Conflicting and opposing narratives and values associated with forests and their peoples have underpinned advances and setbacks in the implementation of Brazilian forest legislation over time.
History shows the appreciation of the human-nature relationship has expanded, paving the way for the emergence of more comprehensive forest laws that evolved to encapsulate a broader assemblage of narratives and values ascribed to forests in Brazil.
To a large extent, a broader understanding of the multiple values and importance of forests has emerged from vivid perceptions and repetitive experiences arising from the disastrous consequences of predatory and irrational use of natural resources, both in rural areas and urban settings.
Yet, official narratives that embrace outdated but persistent discourses and narrow forest values contribute to eroding environmental governance at times, with a direct impact on deforestation, fires, and rural violence in Brazil.
Overcoming false dichotomies that oppose nature conservation and socioeconomic development is critical for strategies that conciliate pressing social-environmental demands.
In this study, my colleagues and I joined efforts to integrate extensive fieldwork from our research across the Brazilian Amazon. Our work examined how local governments' ability to manage urban floods is hindered by past and present governance decisions related to agricultural expansion and deforestation control in the Brazilian Amazon.
In a context where flows and spillovers between distant places and ecosystems have intensified, the ability of agents to make management decisions in many landscapes is increasingly challenged by external factors that have surpassed their importance. As a result, the governance of one place can no longer be thought of in isolation from others, because each socio-ecological system is part of a complex network of ecosystems and activities.
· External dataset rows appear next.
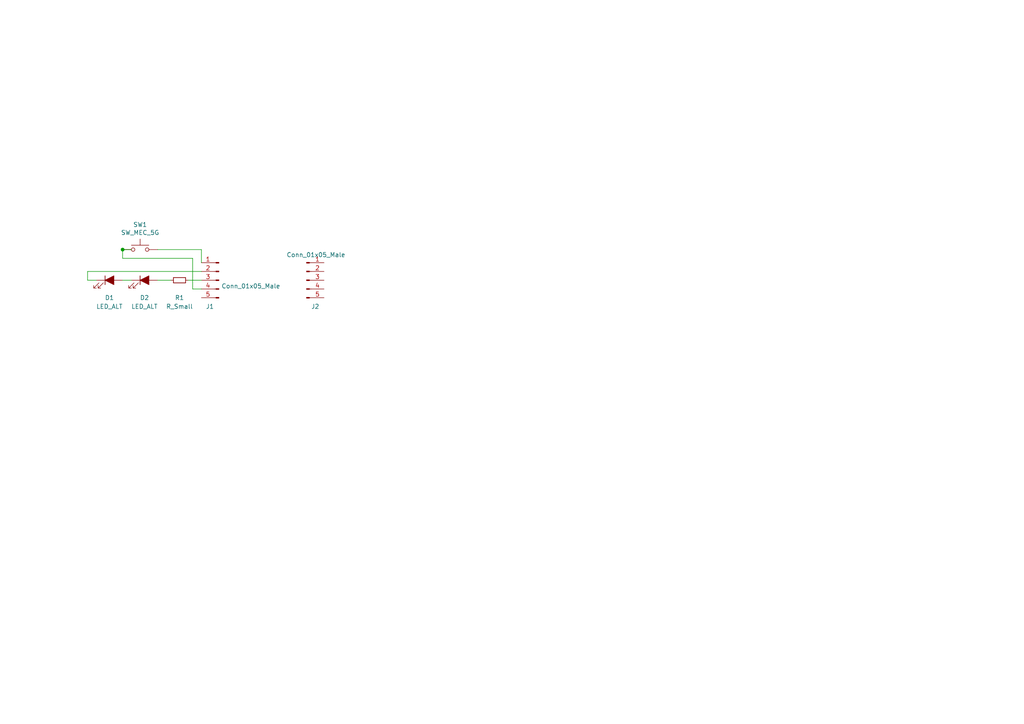
<source format=kicad_sch>
(kicad_sch (version 20211123) (generator eeschema)

  (uuid 936e2ca6-11ae-4f42-9128-52bb329f3d21)

  (paper "A4")

  

  (junction (at 35.56 72.39) (diameter 0) (color 0 0 0 0)
    (uuid 21aff110-7dd2-4d56-9867-0d7ca102d629)
  )

  (wire (pts (xy 55.88 83.82) (xy 55.88 74.93))
    (stroke (width 0) (type default) (color 0 0 0 0))
    (uuid 0867287d-2e6a-4d69-a366-c29f88198f2b)
  )
  (wire (pts (xy 35.56 72.39) (xy 38.1 72.39))
    (stroke (width 0) (type default) (color 0 0 0 0))
    (uuid 0f41a909-27c4-4be2-9d5e-9ae2108c8ff5)
  )
  (wire (pts (xy 35.56 74.93) (xy 35.56 72.39))
    (stroke (width 0) (type default) (color 0 0 0 0))
    (uuid 1b54105e-6590-4d26-a763-ecfcf81eedc4)
  )
  (wire (pts (xy 45.72 81.28) (xy 49.53 81.28))
    (stroke (width 0) (type default) (color 0 0 0 0))
    (uuid 417f13e4-c121-485a-a6b5-8b55e70350b8)
  )
  (wire (pts (xy 58.42 78.74) (xy 25.4 78.74))
    (stroke (width 0) (type default) (color 0 0 0 0))
    (uuid 4d4b0fcd-2c79-4fc3-b5fa-7a0741601344)
  )
  (wire (pts (xy 54.61 81.28) (xy 58.42 81.28))
    (stroke (width 0) (type default) (color 0 0 0 0))
    (uuid 587a157d-dedf-4558-a037-1a94bbba1848)
  )
  (wire (pts (xy 58.42 83.82) (xy 55.88 83.82))
    (stroke (width 0) (type default) (color 0 0 0 0))
    (uuid 75286985-9fa5-4d30-89c5-493b6e63cd66)
  )
  (wire (pts (xy 58.42 72.39) (xy 58.42 76.2))
    (stroke (width 0) (type default) (color 0 0 0 0))
    (uuid 78f88cf6-751c-4e9b-ae75-fb8b6d44ff39)
  )
  (wire (pts (xy 25.4 78.74) (xy 25.4 81.28))
    (stroke (width 0) (type default) (color 0 0 0 0))
    (uuid 9762c9ed-64d8-4f3e-baf6-f6ba6effc919)
  )
  (wire (pts (xy 25.4 81.28) (xy 27.94 81.28))
    (stroke (width 0) (type default) (color 0 0 0 0))
    (uuid 9dab0cb7-2557-4419-963b-5ae736517f62)
  )
  (wire (pts (xy 55.88 74.93) (xy 35.56 74.93))
    (stroke (width 0) (type default) (color 0 0 0 0))
    (uuid afd3dbad-e7a8-4e4c-b77c-4065a69aefa2)
  )
  (wire (pts (xy 45.72 72.39) (xy 58.42 72.39))
    (stroke (width 0) (type default) (color 0 0 0 0))
    (uuid c19dbe3c-ced0-48f7-a91d-777569cfb936)
  )
  (wire (pts (xy 35.56 81.28) (xy 38.1 81.28))
    (stroke (width 0) (type default) (color 0 0 0 0))
    (uuid e12e827e-36be-4503-8eef-6fc7e8bc5d49)
  )

  (symbol (lib_id "Connector:Conn_01x05_Male") (at 63.5 81.28 0) (mirror y) (unit 1)
    (in_bom yes) (on_board yes)
    (uuid 00000000-0000-0000-0000-00005d4f534a)
    (property "Reference" "J1" (id 0) (at 59.69 88.9 0)
      (effects (font (size 1.27 1.27)) (justify right))
    )
    (property "Value" "Conn_01x05_Male" (id 1) (at 64.2112 82.9818 0)
      (effects (font (size 1.27 1.27)) (justify right))
    )
    (property "Footprint" "Connector_PinHeader_2.54mm:PinHeader_1x05_P2.54mm_Vertical" (id 2) (at 63.5 81.28 0)
      (effects (font (size 1.27 1.27)) hide)
    )
    (property "Datasheet" "~" (id 3) (at 63.5 81.28 0)
      (effects (font (size 1.27 1.27)) hide)
    )
    (pin "1" (uuid 2490f256-c87e-4a39-b7d9-20bfb1e78b0a))
    (pin "2" (uuid 58e03dbc-baeb-4870-9fab-dd799da1d95f))
    (pin "3" (uuid a9fb15ee-d8b1-42ce-8da2-6c6577e61ec9))
    (pin "4" (uuid 93d1ee00-7717-45f1-a510-927ae14ca6f7))
    (pin "5" (uuid 05072fab-0476-490c-82f2-a7d3bcb7e6cd))
  )

  (symbol (lib_id "Connector:Conn_01x05_Male") (at 88.9 81.28 0) (unit 1)
    (in_bom yes) (on_board yes)
    (uuid 00000000-0000-0000-0000-00005d4f8e78)
    (property "Reference" "J2" (id 0) (at 91.44 88.9 0))
    (property "Value" "Conn_01x05_Male" (id 1) (at 91.6432 73.914 0))
    (property "Footprint" "Connector_PinHeader_2.54mm:PinHeader_1x05_P2.54mm_Vertical" (id 2) (at 88.9 81.28 0)
      (effects (font (size 1.27 1.27)) hide)
    )
    (property "Datasheet" "~" (id 3) (at 88.9 81.28 0)
      (effects (font (size 1.27 1.27)) hide)
    )
    (pin "1" (uuid be81e1f5-019a-4e2f-8c71-e57c57e4816e))
    (pin "2" (uuid 6f22580c-32b3-4520-9196-fa85b8f02a6c))
    (pin "3" (uuid 63ffe9e5-0af6-436d-bf48-d1fc8a53dcd1))
    (pin "4" (uuid 4008be2c-7f17-4fee-a6e2-057af712444c))
    (pin "5" (uuid 6bae4ba6-7029-427c-a020-e4267b86d07d))
  )

  (symbol (lib_id "Device:LED_ALT") (at 41.91 81.28 0) (unit 1)
    (in_bom yes) (on_board yes)
    (uuid 00000000-0000-0000-0000-00005d4fa4c4)
    (property "Reference" "D2" (id 0) (at 41.91 86.36 0))
    (property "Value" "LED_ALT" (id 1) (at 41.91 88.9 0))
    (property "Footprint" "LED_THT:LED_D5.0mm" (id 2) (at 41.91 81.28 0)
      (effects (font (size 1.27 1.27)) hide)
    )
    (property "Datasheet" "~" (id 3) (at 41.91 81.28 0)
      (effects (font (size 1.27 1.27)) hide)
    )
    (pin "1" (uuid a7c72c64-c327-4ae9-9904-b1572c7f32f2))
    (pin "2" (uuid 8053805d-43d7-4ed0-876b-7c5f8d0cb97c))
  )

  (symbol (lib_id "Device:LED_ALT") (at 31.75 81.28 0) (unit 1)
    (in_bom yes) (on_board yes)
    (uuid 00000000-0000-0000-0000-00005d4fb16e)
    (property "Reference" "D1" (id 0) (at 31.75 86.36 0))
    (property "Value" "LED_ALT" (id 1) (at 31.75 88.9 0))
    (property "Footprint" "LED_THT:LED_D5.0mm" (id 2) (at 31.75 81.28 0)
      (effects (font (size 1.27 1.27)) hide)
    )
    (property "Datasheet" "~" (id 3) (at 31.75 81.28 0)
      (effects (font (size 1.27 1.27)) hide)
    )
    (pin "1" (uuid 31786174-1573-4ae5-b428-19a2c6370c11))
    (pin "2" (uuid 5398a19b-b777-4300-b337-1b181e66f86f))
  )

  (symbol (lib_id "Device:R_Small") (at 52.07 81.28 270) (unit 1)
    (in_bom yes) (on_board yes)
    (uuid 00000000-0000-0000-0000-00005d4fb79d)
    (property "Reference" "R1" (id 0) (at 52.07 86.36 90))
    (property "Value" "R_Small" (id 1) (at 52.07 88.9 90))
    (property "Footprint" "Resistor_THT:R_Axial_DIN0204_L3.6mm_D1.6mm_P5.08mm_Horizontal" (id 2) (at 52.07 81.28 0)
      (effects (font (size 1.27 1.27)) hide)
    )
    (property "Datasheet" "~" (id 3) (at 52.07 81.28 0)
      (effects (font (size 1.27 1.27)) hide)
    )
    (pin "1" (uuid 6016ef00-0339-4334-9d30-0786ee09cfa8))
    (pin "2" (uuid 87d20f85-ac74-413a-aad1-1560283ea59f))
  )

  (symbol (lib_id "Switch:SW_MEC_5G") (at 40.64 72.39 0) (unit 1)
    (in_bom yes) (on_board yes)
    (uuid 00000000-0000-0000-0000-00005d5009af)
    (property "Reference" "SW1" (id 0) (at 40.64 65.151 0))
    (property "Value" "SW_MEC_5G" (id 1) (at 40.64 67.4624 0))
    (property "Footprint" "Button_Switch_THT:SW_TH_Tactile_Omron_B3F-10xx" (id 2) (at 40.64 67.31 0)
      (effects (font (size 1.27 1.27)) hide)
    )
    (property "Datasheet" "http://www.apem.com/int/index.php?controller=attachment&id_attachment=488" (id 3) (at 40.64 67.31 0)
      (effects (font (size 1.27 1.27)) hide)
    )
    (pin "1" (uuid da32b5f4-f109-4fd8-8f56-c7dd14dc7f1a))
    (pin "3" (uuid 22eb871e-db46-4e52-8302-718d26281d7f))
    (pin "2" (uuid 3e79f4c0-2bc2-4a8f-9f4e-6023587bbb94))
    (pin "4" (uuid 47ecd2b2-d3c3-4e48-94bf-5cc8562a9aa5))
  )

  (sheet_instances
    (path "/" (page "1"))
  )

  (symbol_instances
    (path "/00000000-0000-0000-0000-00005d4fb16e"
      (reference "D1") (unit 1) (value "LED_ALT") (footprint "LED_THT:LED_D5.0mm")
    )
    (path "/00000000-0000-0000-0000-00005d4fa4c4"
      (reference "D2") (unit 1) (value "LED_ALT") (footprint "LED_THT:LED_D5.0mm")
    )
    (path "/00000000-0000-0000-0000-00005d4f534a"
      (reference "J1") (unit 1) (value "Conn_01x05_Male") (footprint "Connector_PinHeader_2.54mm:PinHeader_1x05_P2.54mm_Vertical")
    )
    (path "/00000000-0000-0000-0000-00005d4f8e78"
      (reference "J2") (unit 1) (value "Conn_01x05_Male") (footprint "Connector_PinHeader_2.54mm:PinHeader_1x05_P2.54mm_Vertical")
    )
    (path "/00000000-0000-0000-0000-00005d4fb79d"
      (reference "R1") (unit 1) (value "R_Small") (footprint "Resistor_THT:R_Axial_DIN0204_L3.6mm_D1.6mm_P5.08mm_Horizontal")
    )
    (path "/00000000-0000-0000-0000-00005d5009af"
      (reference "SW1") (unit 1) (value "SW_MEC_5G") (footprint "Button_Switch_THT:SW_TH_Tactile_Omron_B3F-10xx")
    )
  )
)

</source>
The root causes of environmental problems may not only be traced back to the way activities in one place are managed, but also to decisions made in another place, at an earlier time, just as sea-level rise causing floods in deltas today stems from global warming effects exacerbated by decisions made by industrial economies during their development.
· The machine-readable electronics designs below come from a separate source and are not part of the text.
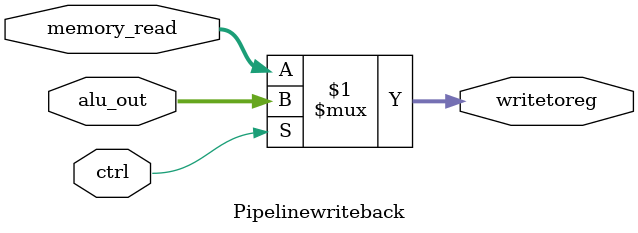
<source format=v>
module Pipelinewriteback(input [31:0] alu_out, input [31:0] memory_read, input ctrl, output [31:0] writetoreg);

assign writetoreg=ctrl?alu_out:memory_read;
endmodule

</source>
In the Brazilian Amazon, three challenges have become tightly interlinked over time: agricultural expansion, deforestation control, and flooding mitigation. Many cities in the region experience floods, and their occurrence and severity have intensified. Agricultural expansion over forests has indeed perturbed regional water regimes and pushed the Amazon to an imminent tipping point. Along with the increased water runoff from agricultural fields, the multiplication of dams has also intensified the frequency of floods.
Land-use changes in the watershed embedding the city of Paragominas, state of Pará, Brazil (bottom-right rectangle). The figure shows the replacement of pasturelands by soybean plantations between 2000 and 2019. Land-use changes occurred predominantly along the rivers, whereas forest cover remained in the interfluves.
How can cities like Paragominas and their residents address local flooding issues without connecting to the broader “soybean-beef-flood” governance systems?
Using mixed-methods research, including detailed fieldwork, interviews with a variety of stakeholders, official census data, and geospatial analysis of land-use and cover change across three case studies, we illustrate how managing multiple social-ecological systems presents an intertemporal governance challenge. Our study explains how urban floods are influenced by various factors, including engineering challenges, land-use decisions, and distant governance choices that aim to control soybean expansion over forestlands.
We argue that solving a single problem isn't just about fixing resource use or local management, but also involves rethinking the regional governance of activities that can mitigate negative impacts caused by governance decisions elsewhere.